= Theodor Goldstücker =

German Sanskrit scholar

Theodor Goldstücker (also Theodore; January 18, 1821 – March 6, 1872) was a German Sanskrit scholar.

==Biography==
He was born of Jewish parents in Königsberg, Prussia. After attending the gymnasium of that town, he entered its university in 1836 as a student of Sanskrit.

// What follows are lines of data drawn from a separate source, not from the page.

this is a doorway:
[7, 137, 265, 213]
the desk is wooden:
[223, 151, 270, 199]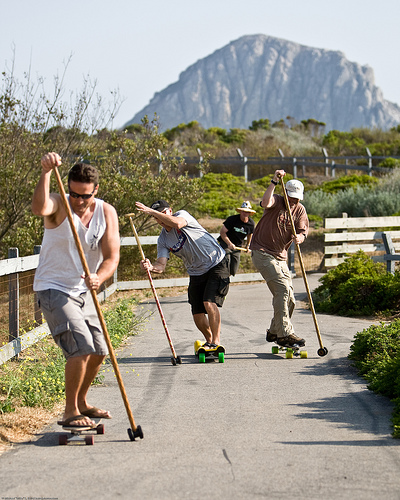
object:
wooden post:
[7, 242, 27, 351]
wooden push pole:
[126, 211, 184, 365]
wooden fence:
[326, 215, 399, 269]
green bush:
[0, 60, 28, 225]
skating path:
[2, 265, 396, 499]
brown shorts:
[186, 262, 235, 306]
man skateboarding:
[124, 195, 233, 364]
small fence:
[0, 272, 15, 337]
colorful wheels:
[84, 431, 98, 445]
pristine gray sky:
[0, 2, 399, 129]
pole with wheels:
[47, 151, 148, 440]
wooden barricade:
[1, 244, 47, 366]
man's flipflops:
[56, 414, 96, 428]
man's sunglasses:
[154, 205, 171, 217]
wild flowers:
[20, 360, 45, 398]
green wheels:
[217, 354, 224, 362]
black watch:
[269, 176, 279, 183]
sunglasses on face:
[66, 188, 98, 199]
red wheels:
[60, 428, 69, 444]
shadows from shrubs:
[291, 385, 379, 453]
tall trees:
[48, 78, 81, 175]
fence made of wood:
[0, 231, 268, 368]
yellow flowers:
[23, 331, 33, 344]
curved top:
[223, 29, 286, 60]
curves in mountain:
[312, 36, 399, 114]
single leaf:
[152, 136, 165, 144]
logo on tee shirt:
[163, 229, 186, 252]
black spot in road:
[149, 355, 177, 395]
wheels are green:
[195, 350, 207, 364]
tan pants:
[250, 246, 298, 335]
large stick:
[273, 166, 329, 357]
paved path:
[0, 272, 398, 499]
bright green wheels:
[300, 352, 306, 362]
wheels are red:
[99, 423, 106, 431]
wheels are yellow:
[283, 348, 292, 359]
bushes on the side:
[360, 312, 398, 378]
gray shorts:
[34, 286, 112, 360]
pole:
[123, 211, 181, 366]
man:
[38, 160, 119, 427]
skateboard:
[187, 341, 226, 365]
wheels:
[126, 425, 143, 441]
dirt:
[0, 217, 400, 465]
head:
[281, 180, 305, 206]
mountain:
[118, 30, 387, 134]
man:
[253, 169, 311, 346]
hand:
[270, 168, 286, 186]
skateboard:
[58, 408, 103, 446]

In 1838 he removed to Bonn, and, after graduating at Königsberg in 1840, proceeded to Paris; in 1842 he edited a German translation of the Prabodhacandrodaya by Kṛṣṇamiśra Yati (fl. c. 1050–1100), a standard text widely read by Sanskrit students in India. From 1847 to 1850 he resided at Berlin, where his talents and scholarship were recognized by Alexander von Humboldt, but where his political views caused the authorities to regard him with suspicion. He was asked to leave Berlin during the revolutions of 1848 in the German states. In 1850 he moved to London at the invitation of H. H. Wilson. In 1852 he was appointed professor of Sanskrit in University College London. He worked on a new edition of Wilson's Sanskrit dictionary, of which the first instalment appeared in 1856. But his work became infeasibly long and detailed, and publication of the dictionary ground to a halt. In 1861 he published his best known work Panini: his place in Sanscrit Literature. He was the founder of the Sanskrit Text Society (four volumes appeared); he was also an active member of the Philological Society, of which he was president at the time of his death; and of other learned bodies. He died in London.

==Works==
As Literary Remains some of his writings were published in two volumes (London, 1879), but his papers were left to the India Office with the request that they were not to be published until 1920.